Throughout this process, the quality of the information is paramount – accuracy will be drastically improved with key facts and data to inform the various scenarios.
Similarly, providing people with appropriate and consistent gradings and measures to quantify the impacts, along with guidelines to help them understand which to select, will also help to ensure greater consistency. This is particularly important if several people are involved in the evaluation processes.
Read more from Computer Weekly’s Security Think Tank about how to survive a cyber attack that could potentially destroy a business
As it is highly unlikely that an organisation will face one single risk for an extinction-level cyber threat, it is potentially worth breaking the main risk into smaller components that can be managed more easily.
For example, the risk of email spoofing is likely to be driven by social engineering or phishing and the response may be cyber awareness training or a mandatory internet security policy reinforced with appropriate exams and questions, all with the aim of stopping employees from clicking on suspicious links.
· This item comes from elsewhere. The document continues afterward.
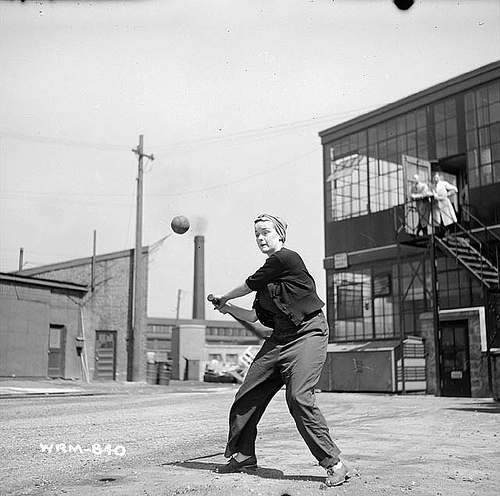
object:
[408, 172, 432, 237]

This enables “smaller” risks to be grouped together to get the overall visibility of the “top” risk.
Preparing for Doomsday scenarios may seem frightening or unnecessary – or both. However, investing in pre-emptive risk management should be regarded as a good business practice for the 21st century. A company has very little influence in preventing an attack, but it can have a significant degree of control over the responses and recovery strategy (impact reduction measures) that it adopts.